Care pathways are crucial for patients with mental health disorders and should be designed to support integrated rehabilitation while reducing the burden of these disorders. The contemporary shift toward an outpatient follow-up model of care presents an opportunity to improve mental health care beyond the stagnation in advancements in pharmacological treatments. Various pharmacist-led interventions exist and can serve as levers to address ongoing challenges in mental health care pathways: they could help manage difficult transitions, ensure continuity between inpatient and outpatient care, and reduce high rehospitalisation rates. However, the contexts in which these solutions benefit patients and improve care outcomes remain unclear. Thus, the primary objective of this study will be to identify how pharmaceutical solutions contribute to improving mental health care pathways, what works, for whom and in what context. The secondary objective will be to identify the key outcomes currently used to evaluate the impact of pharmaceutical solutions on care pathways.
A systematic realist review will be conducted, following 5 iterative steps to synthesise heterogeneous evidence: (1) Scope definition with a general review of the literature and experts’ discussions, (2) Initial programme theory development based on the preliminary searches, (3) Systematic review for evidence, to refine and test initial programme theory across PubMed, Embase and Web Of Science, (4) Data extraction, including context-mechanism-outcome configurations, and evidence appraisal and (5) Data analysis, synthesis and refined programme theory construction with the realist logic. This process will involve consensus among expert researchers, incorporating insights from individuals with lived experience.
The final programme theory modelling will result in a new framework for pharmaceutical solutions applied in diverse mental health contexts. The findings of this systematic realist review could serve as a guide for implementing pharmaceutical solutions across healthcare settings, ensuring that interventions are evidence-based, contextually relevant and grounded in real-world needs.

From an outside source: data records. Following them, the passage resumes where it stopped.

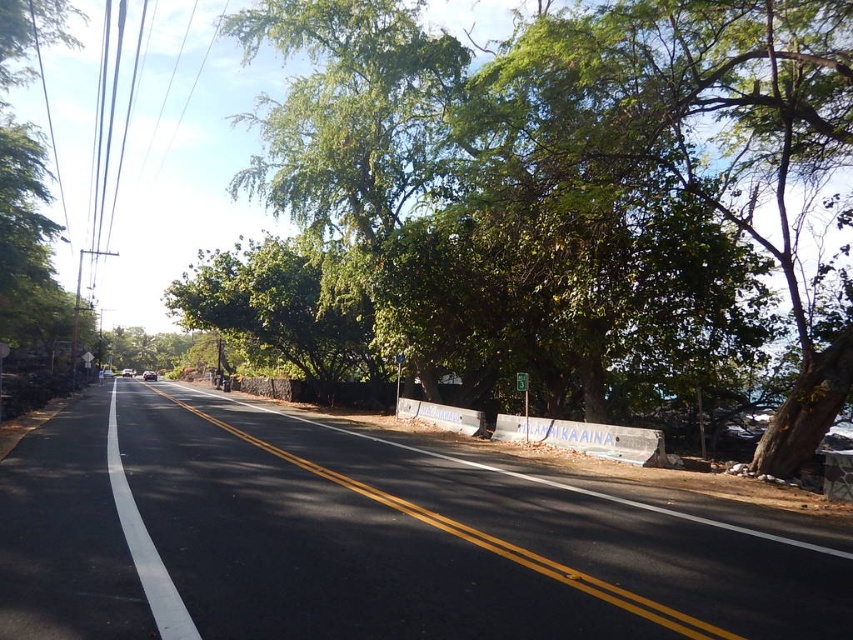
You are a driver approaching the green leafy tree at center and the white asphalt road at center. Which object will appear larger in your view as you get closer?

The green leafy tree at center will appear larger in your view as you get closer because it is bigger than the white asphalt road at center.

You are a delivery drone flying above a road. You need to deliver a package to a location marked by the green leafy tree at center. According to the road markings, where should you position yourself to ensure safe delivery?

The green leafy tree at center is located at point (852, 639). To ensure safe delivery, the drone should position itself above the road while avoiding the double yellow line and staying within the designated driving lanes, as the tree is centrally located.

Based on the photo, you are standing at the point with coordinates (492, 541) on the image. Based on the scene description, what surface are you standing on?

The point at coordinates (492, 541) corresponds to the black asphalt road at center, so you are standing on the asphalt road.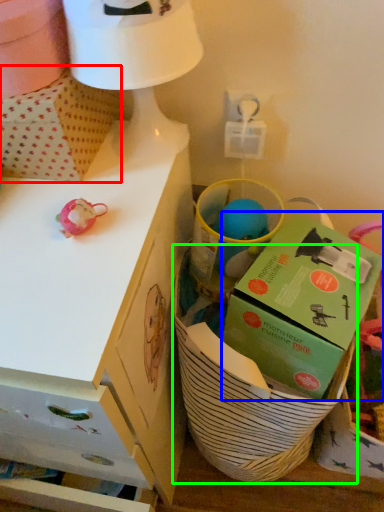
Question: Which object is the closest to the cardboard box (highlighted by a red box)? Choose among these: box (highlighted by a blue box) or basket (highlighted by a green box).

Choices:
 (A) box
 (B) basket

Answer: (A)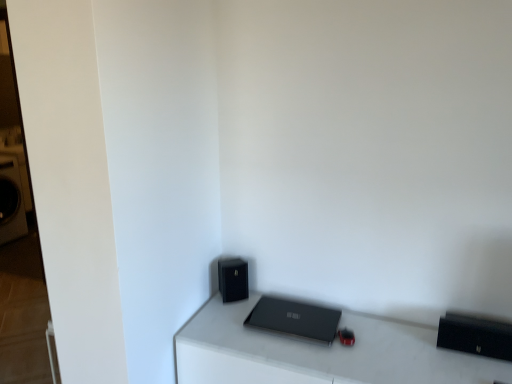
Image resolution: width=512 pixels, height=384 pixels. Find the location of `free area in between black matte speaker at lower center and matte black laptop at center`. free area in between black matte speaker at lower center and matte black laptop at center is located at coordinates (249, 311).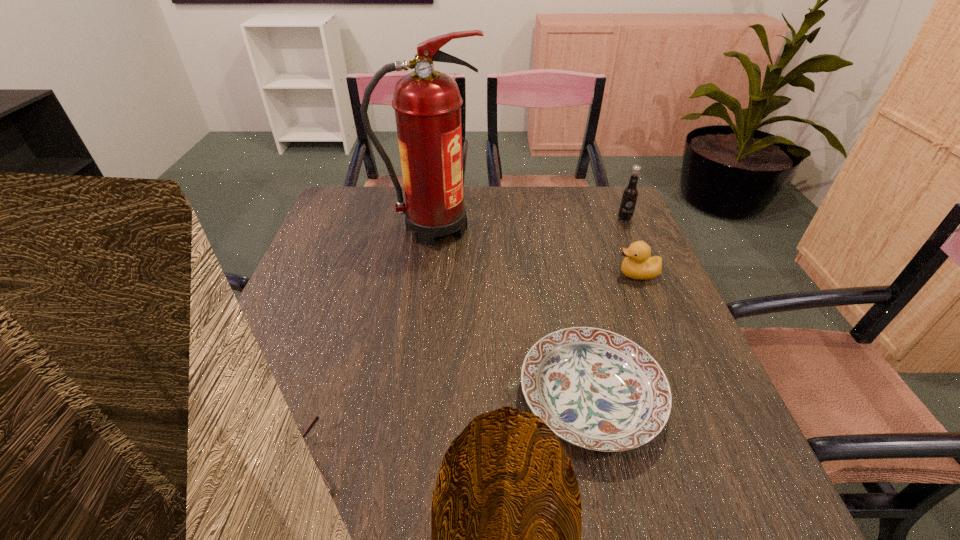
Where is `vacant space situated on the face of the duckling`? This screenshot has height=540, width=960. vacant space situated on the face of the duckling is located at coordinates (573, 274).

In order to click on vacant space positioned on the back of the plate in this screenshot , I will do `click(563, 268)`.

The image size is (960, 540). What are the coordinates of `fire extinguisher at the far edge` in the screenshot? It's located at (427, 103).

Image resolution: width=960 pixels, height=540 pixels. Identify the location of root beer that is at the far edge. point(630,194).

Locate an element on the screen. This screenshot has width=960, height=540. object situated at the near edge is located at coordinates (316, 418).

Where is `object situated at the left edge`? This screenshot has height=540, width=960. object situated at the left edge is located at coordinates (316, 418).

This screenshot has width=960, height=540. What are the coordinates of `root beer situated at the right edge` in the screenshot? It's located at (630, 194).

I want to click on duckling at the right edge, so tap(638, 265).

I want to click on plate at the right edge, so pyautogui.click(x=596, y=389).

I want to click on object at the near left corner, so click(316, 418).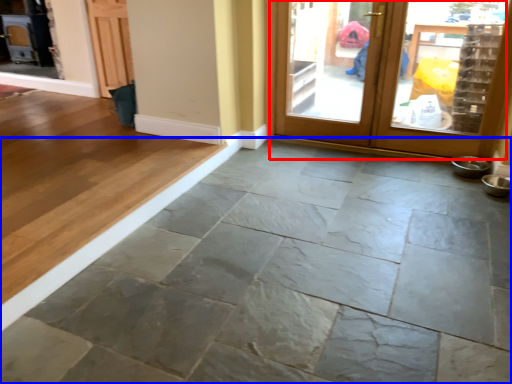
Question: Which of the following is the farthest to the observer, door (highlighted by a red box) or concrete (highlighted by a blue box)?

Choices:
 (A) door
 (B) concrete

Answer: (A)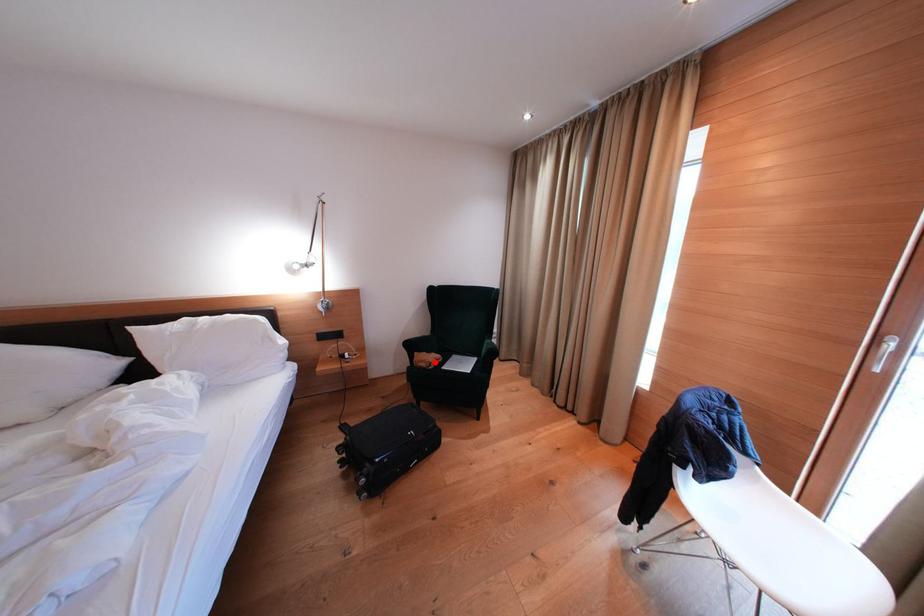
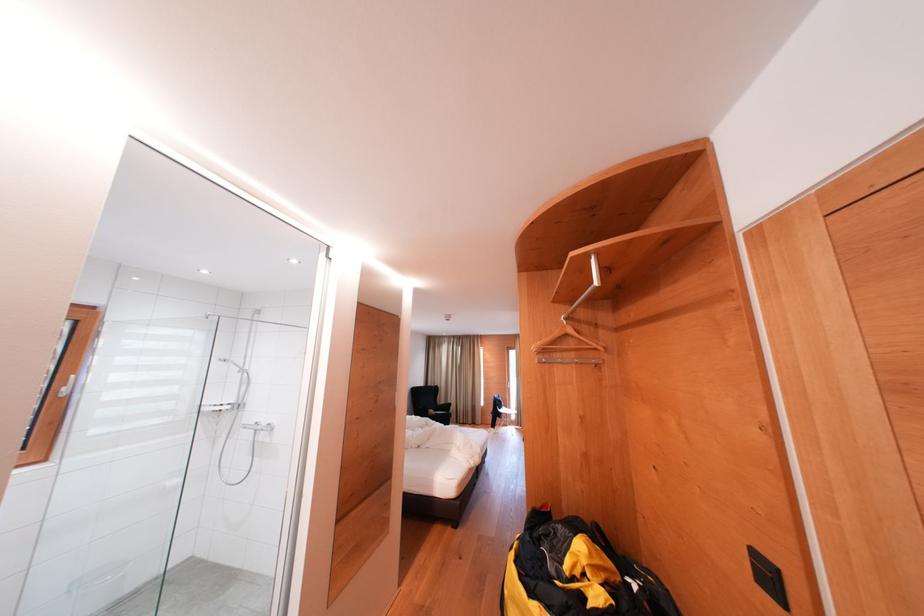
The point at the highlighted location is marked in the first image. Where is the corresponding point in the second image?

(439, 416)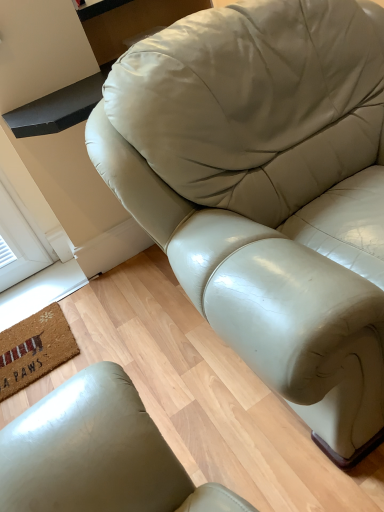
What do you see at coordinates (267, 191) in the screenshot?
I see `matte leather couch at center` at bounding box center [267, 191].

You are a GUI agent. You are given a task and a screenshot of the screen. Output one action in this format:
    pyautogui.click(x=<x>, y=<y>)
    Task: Click on the matte leather couch at center
    This screenshot has width=384, height=512.
    Given the screenshot: What is the action you would take?
    pyautogui.click(x=267, y=191)

Where is `matte leather couch at center`? The width and height of the screenshot is (384, 512). matte leather couch at center is located at coordinates (267, 191).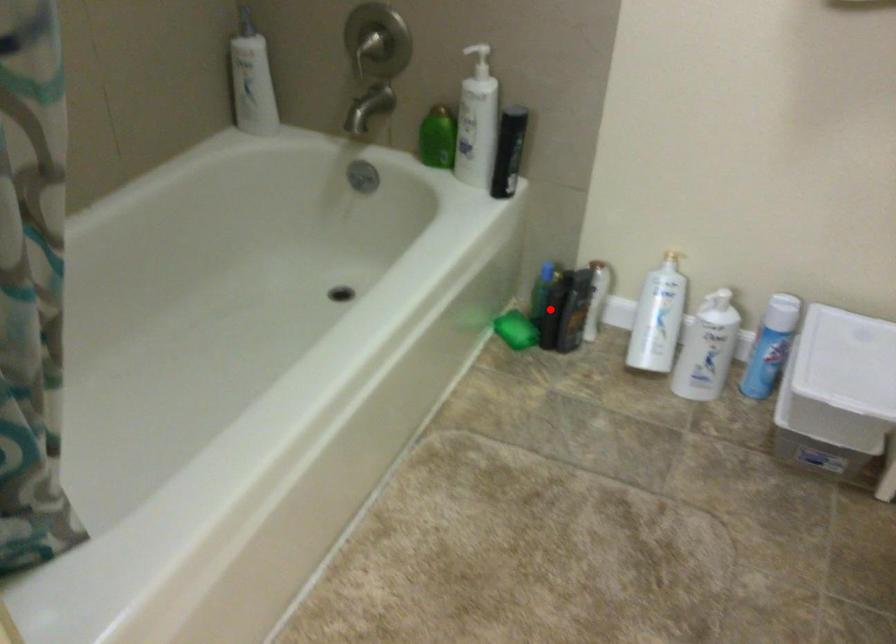
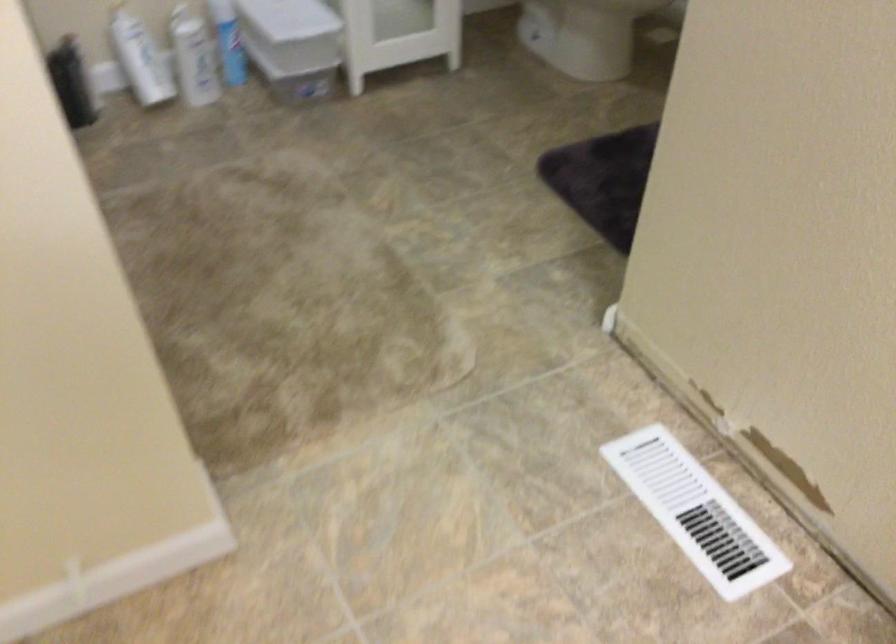
Find the pixel in the second image that matches the highlighted location in the first image.

(72, 82)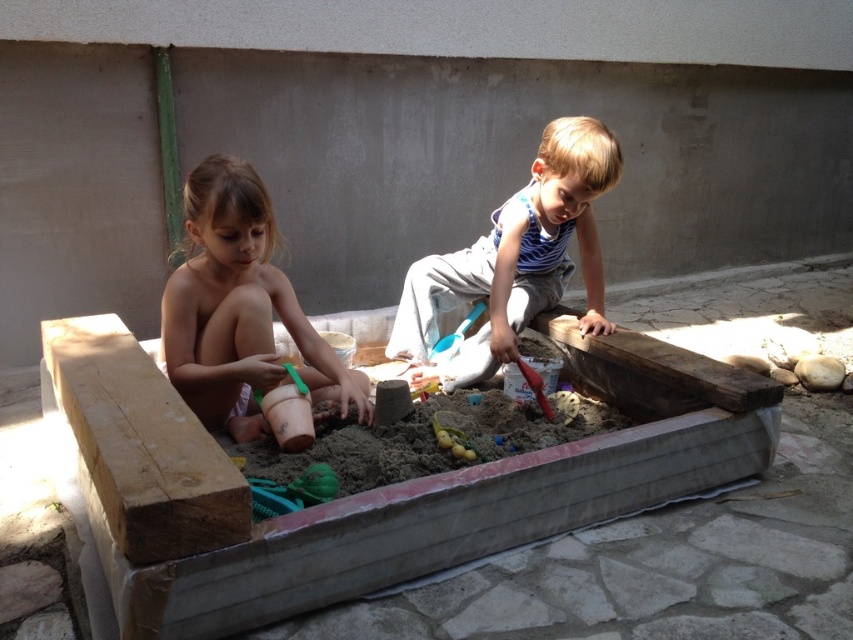
Question: Which of the following is the closest to the observer?

Choices:
 (A) blue plastic shovel at center
 (B) striped cotton shirt at center

Answer: (B)

Question: Which point is closer to the camera?

Choices:
 (A) blue plastic shovel at center
 (B) smooth skin girl at left
 (C) striped cotton shirt at center

Answer: (B)

Question: Based on their relative distances, which object is farther from the smooth skin girl at left?

Choices:
 (A) striped cotton shirt at center
 (B) blue plastic shovel at center

Answer: (B)

Question: Is smooth skin girl at left behind blue plastic shovel at center?

Choices:
 (A) no
 (B) yes

Answer: (A)

Question: Is striped cotton shirt at center wider than blue plastic shovel at center?

Choices:
 (A) yes
 (B) no

Answer: (A)

Question: Does smooth skin girl at left have a lesser width compared to striped cotton shirt at center?

Choices:
 (A) yes
 (B) no

Answer: (A)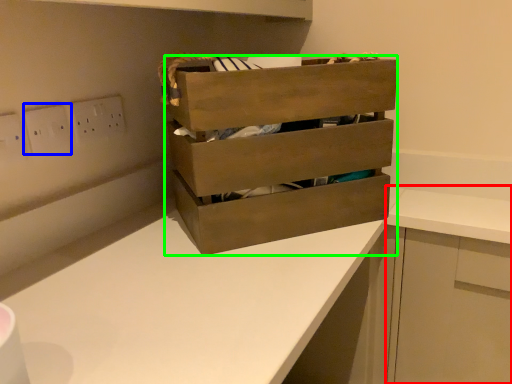
Question: Estimate the real-world distances between objects in this image. Which object is farther from cabinetry (highlighted by a red box), electric outlet (highlighted by a blue box) or chest of drawers (highlighted by a green box)?

Choices:
 (A) electric outlet
 (B) chest of drawers

Answer: (A)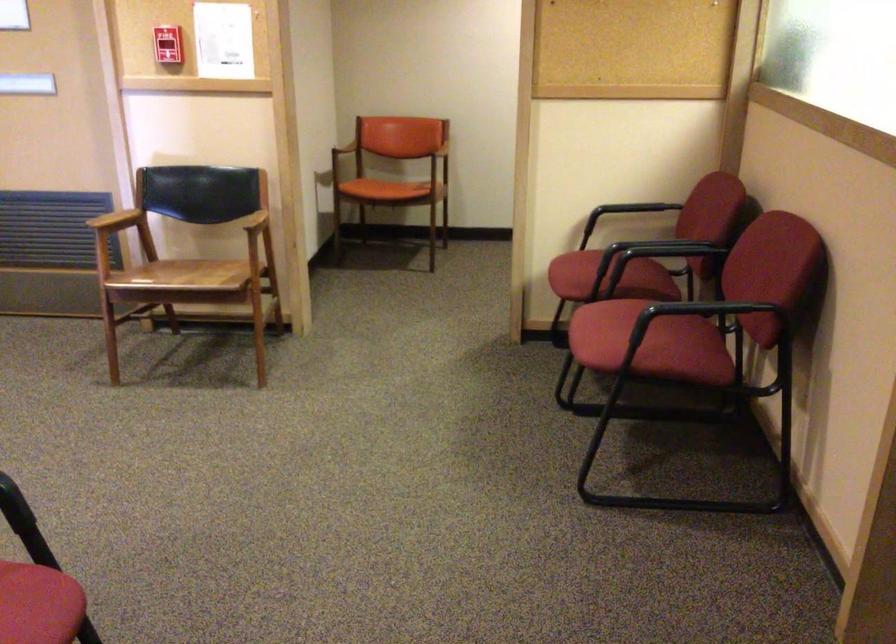
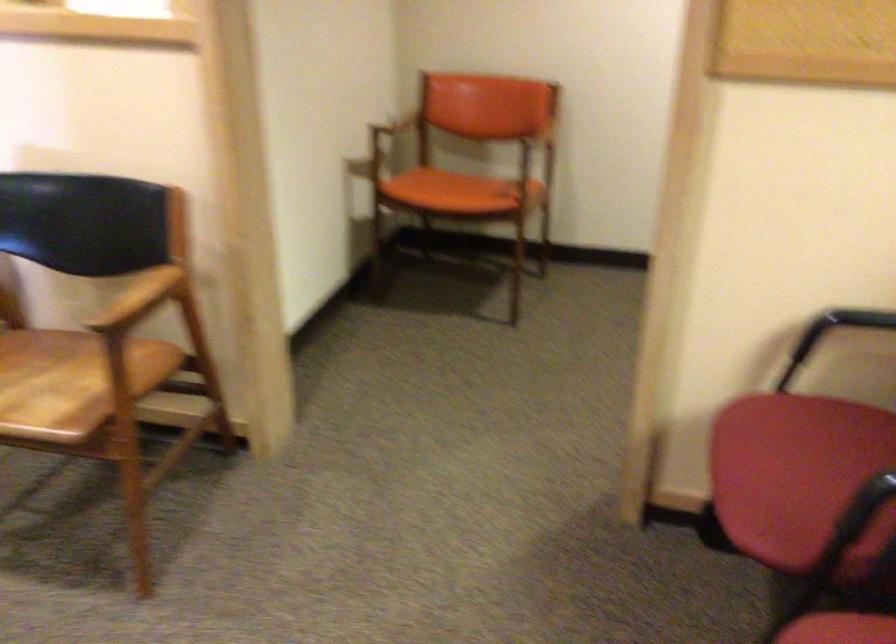
Locate, in the second image, the point that corresponds to point (582, 269) in the first image.

(798, 477)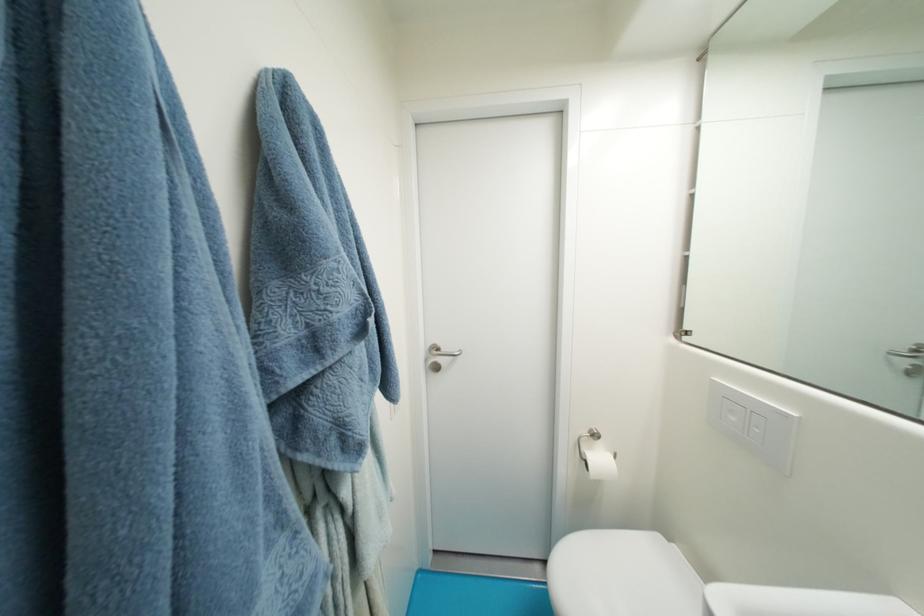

As this realist review will collect previously published data and will not involve human or animal participants, no ethical approval is required. Since this manuscript is a review protocol, no datasets were generated or analysed. All data extraction forms will be made available as part of the publication of the realist review.
Systematic review registration PROSPERO 2025 CRD420251011954.
Dates of the study: September 2025 to September 2026.